Chemical Tools for Profiling Lysine Dimethylation and N-Terminal Dimethylation of Proteins
Dr. Elizabeth Schram YI Oral Competition
Sunday, June 25, 2023, at 03:45 pm - 04:00 pm
One of the ways through which nature increases the functional diversity of the proteome is through a process known as posttranslational modifications, PTMs. Dimethylation of lysine, Kme2, and N-termini, NMe2, of proteins is a posttranslational modification which involves the catalytic attachment of two methyl groups onto lysine side chain or the N-termini amines.
Despite the surging interest towards this modification and its emergence as a key component of diverse set of biological events, its global identification has remained an unachieved goal. This is due to the lack of pan specific chemical tools for tagging of Kme2 and NMe2.
Our approach towards the global profiling of Kme2 and NMe2 involves the use of two independent tertiary amine trapping reactions: tertiary amine coupling via oxidation, TACO, and tertiary amine nucleophilic substitution, TANS.
Preliminary data highlights the efficiency of both techniques in tagging KMe2 and NMe2 in a pan-specific manner, with the added advantage of faster reaction kinetics and near-quantitative conversions. Our long-term goal is to utilize these technologies for the global profiling of KMe2 and NMe2 sites, and identification of disease related KMe2 and NMe2 biomarkers in the human proteome. To the best of our knowledge, this represents the first attempt towards labeling of KMe2 and NMe2 using a chemical strategy, thus the innovation of this work.
Benjamin was born and raised in Nigeria. He received his B.S. in Biochemistry at Nnamdi Azikiwe University, and is currently a 4th-year chemistry graduate student at Emory University. Ben is a lover of sports, especially football, soccer!, and has been a die-hard fan of Liverpool football club since 2004. His belief in the club's motto: "You'll never walk alone" represents a fundamental aspect of his life, hence his incessant desire in getting to know and working with people. He has plans of becoming a Professor in the future!

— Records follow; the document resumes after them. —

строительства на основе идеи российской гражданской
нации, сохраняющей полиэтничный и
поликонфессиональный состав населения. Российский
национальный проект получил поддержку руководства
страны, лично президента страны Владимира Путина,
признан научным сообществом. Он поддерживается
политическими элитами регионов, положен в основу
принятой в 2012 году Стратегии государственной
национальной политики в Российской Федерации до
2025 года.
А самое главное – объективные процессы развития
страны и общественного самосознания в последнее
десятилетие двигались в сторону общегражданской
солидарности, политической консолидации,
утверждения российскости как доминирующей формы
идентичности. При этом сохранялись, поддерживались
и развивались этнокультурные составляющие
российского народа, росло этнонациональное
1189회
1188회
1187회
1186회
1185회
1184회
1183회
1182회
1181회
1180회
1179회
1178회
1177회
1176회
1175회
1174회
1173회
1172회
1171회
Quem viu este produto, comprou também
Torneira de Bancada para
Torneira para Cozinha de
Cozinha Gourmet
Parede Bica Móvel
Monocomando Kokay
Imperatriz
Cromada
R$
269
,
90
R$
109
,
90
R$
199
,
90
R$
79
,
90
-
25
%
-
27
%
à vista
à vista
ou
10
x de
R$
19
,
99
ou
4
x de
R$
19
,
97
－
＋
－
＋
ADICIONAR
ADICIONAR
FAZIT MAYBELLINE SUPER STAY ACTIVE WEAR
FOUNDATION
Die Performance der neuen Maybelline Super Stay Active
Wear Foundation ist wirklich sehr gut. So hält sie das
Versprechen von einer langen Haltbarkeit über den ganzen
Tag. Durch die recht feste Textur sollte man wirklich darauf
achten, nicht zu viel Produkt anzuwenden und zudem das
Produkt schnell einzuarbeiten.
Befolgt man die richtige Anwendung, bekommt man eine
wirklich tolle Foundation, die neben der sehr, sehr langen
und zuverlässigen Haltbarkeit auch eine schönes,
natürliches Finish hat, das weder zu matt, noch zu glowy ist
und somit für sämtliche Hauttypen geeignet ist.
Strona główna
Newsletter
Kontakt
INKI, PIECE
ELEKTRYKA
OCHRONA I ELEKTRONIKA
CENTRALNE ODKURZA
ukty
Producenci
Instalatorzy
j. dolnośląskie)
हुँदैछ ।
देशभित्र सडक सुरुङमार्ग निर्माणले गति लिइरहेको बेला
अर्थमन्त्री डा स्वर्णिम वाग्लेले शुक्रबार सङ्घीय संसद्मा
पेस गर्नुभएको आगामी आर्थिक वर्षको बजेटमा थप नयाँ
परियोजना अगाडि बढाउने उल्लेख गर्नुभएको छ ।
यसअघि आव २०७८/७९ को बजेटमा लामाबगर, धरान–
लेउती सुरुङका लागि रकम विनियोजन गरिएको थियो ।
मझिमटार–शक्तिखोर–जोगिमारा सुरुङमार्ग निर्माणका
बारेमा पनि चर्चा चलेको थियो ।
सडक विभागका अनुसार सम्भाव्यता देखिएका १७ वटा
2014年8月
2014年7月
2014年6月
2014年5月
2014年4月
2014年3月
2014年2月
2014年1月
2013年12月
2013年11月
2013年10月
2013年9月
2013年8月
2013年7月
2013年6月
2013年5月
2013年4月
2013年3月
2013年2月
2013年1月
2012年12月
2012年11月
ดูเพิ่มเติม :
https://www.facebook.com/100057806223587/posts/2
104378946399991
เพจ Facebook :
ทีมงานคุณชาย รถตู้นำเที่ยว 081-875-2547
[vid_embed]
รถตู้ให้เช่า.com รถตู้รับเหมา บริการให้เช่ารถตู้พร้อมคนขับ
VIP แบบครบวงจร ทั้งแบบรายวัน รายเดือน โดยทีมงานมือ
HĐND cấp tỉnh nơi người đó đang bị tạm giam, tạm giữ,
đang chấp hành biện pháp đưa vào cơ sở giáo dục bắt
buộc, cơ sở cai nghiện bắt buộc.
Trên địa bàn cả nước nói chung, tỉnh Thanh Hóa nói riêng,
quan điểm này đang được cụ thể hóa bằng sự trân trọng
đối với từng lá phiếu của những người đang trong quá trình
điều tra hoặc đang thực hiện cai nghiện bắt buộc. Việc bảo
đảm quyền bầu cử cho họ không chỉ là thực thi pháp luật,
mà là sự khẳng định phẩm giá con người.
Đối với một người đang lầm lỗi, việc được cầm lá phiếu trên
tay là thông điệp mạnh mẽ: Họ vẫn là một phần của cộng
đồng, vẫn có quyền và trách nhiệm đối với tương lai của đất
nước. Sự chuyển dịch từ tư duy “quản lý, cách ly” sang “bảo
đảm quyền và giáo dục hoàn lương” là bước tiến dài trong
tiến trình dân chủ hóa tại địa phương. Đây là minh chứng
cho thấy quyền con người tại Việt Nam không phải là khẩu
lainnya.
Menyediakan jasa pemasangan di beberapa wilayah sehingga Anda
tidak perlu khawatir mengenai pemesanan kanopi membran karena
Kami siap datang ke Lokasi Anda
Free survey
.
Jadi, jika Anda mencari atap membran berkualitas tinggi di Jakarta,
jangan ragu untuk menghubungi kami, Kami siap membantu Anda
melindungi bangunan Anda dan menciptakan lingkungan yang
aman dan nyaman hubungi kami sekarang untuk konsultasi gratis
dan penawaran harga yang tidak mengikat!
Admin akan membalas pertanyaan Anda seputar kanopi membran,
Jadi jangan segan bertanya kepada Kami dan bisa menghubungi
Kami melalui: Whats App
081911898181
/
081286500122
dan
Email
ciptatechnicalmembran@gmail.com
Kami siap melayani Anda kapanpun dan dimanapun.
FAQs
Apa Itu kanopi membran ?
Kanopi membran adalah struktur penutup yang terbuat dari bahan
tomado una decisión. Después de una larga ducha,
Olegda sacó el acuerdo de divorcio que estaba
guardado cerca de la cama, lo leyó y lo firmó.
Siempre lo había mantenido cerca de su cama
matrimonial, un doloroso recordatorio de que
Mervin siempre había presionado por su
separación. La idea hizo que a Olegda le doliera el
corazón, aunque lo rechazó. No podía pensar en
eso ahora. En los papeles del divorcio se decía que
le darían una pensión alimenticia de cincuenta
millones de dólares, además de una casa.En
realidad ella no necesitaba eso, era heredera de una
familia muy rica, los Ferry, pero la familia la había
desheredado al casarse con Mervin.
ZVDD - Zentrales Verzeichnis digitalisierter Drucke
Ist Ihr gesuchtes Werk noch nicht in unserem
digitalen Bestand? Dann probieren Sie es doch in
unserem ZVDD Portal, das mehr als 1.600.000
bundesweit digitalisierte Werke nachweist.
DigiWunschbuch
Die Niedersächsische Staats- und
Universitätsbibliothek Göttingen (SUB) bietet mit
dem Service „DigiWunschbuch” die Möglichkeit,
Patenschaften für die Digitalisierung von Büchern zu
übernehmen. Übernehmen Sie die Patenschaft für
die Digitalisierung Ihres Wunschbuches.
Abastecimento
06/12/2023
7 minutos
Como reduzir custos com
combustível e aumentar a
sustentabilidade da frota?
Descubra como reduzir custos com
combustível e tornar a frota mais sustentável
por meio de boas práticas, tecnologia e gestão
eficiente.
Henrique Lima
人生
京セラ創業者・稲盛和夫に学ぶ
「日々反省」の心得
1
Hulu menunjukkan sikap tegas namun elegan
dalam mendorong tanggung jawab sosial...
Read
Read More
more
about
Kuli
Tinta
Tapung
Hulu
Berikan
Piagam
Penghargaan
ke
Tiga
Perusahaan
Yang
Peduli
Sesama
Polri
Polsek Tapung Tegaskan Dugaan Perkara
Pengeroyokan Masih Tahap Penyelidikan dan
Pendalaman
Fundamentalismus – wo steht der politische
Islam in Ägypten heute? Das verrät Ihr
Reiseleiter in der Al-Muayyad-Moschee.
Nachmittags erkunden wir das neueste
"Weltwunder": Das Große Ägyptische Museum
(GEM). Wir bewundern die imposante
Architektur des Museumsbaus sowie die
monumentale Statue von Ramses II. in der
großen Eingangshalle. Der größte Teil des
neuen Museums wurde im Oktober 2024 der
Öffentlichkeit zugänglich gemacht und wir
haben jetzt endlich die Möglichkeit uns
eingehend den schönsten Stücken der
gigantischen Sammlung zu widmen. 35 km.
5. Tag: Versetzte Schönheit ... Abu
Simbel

Benjamin also loves graphics design, 3D art, and computer programming with his favorite languages being Java, C#, python, and R.
Benjamin's research and career interests lie at the nexus of Chemical biology/Bioorganic chemistry. In the lab, he is working on developing tools using organic chemistry to discover new biomarkers for various diseases. A significant part of his contributions has been in the development of chemical tools for sequencing amino acid residues and profiling the different methylation states of lysine, such as monomethyl, dimethyl, and trimethyl-lysine.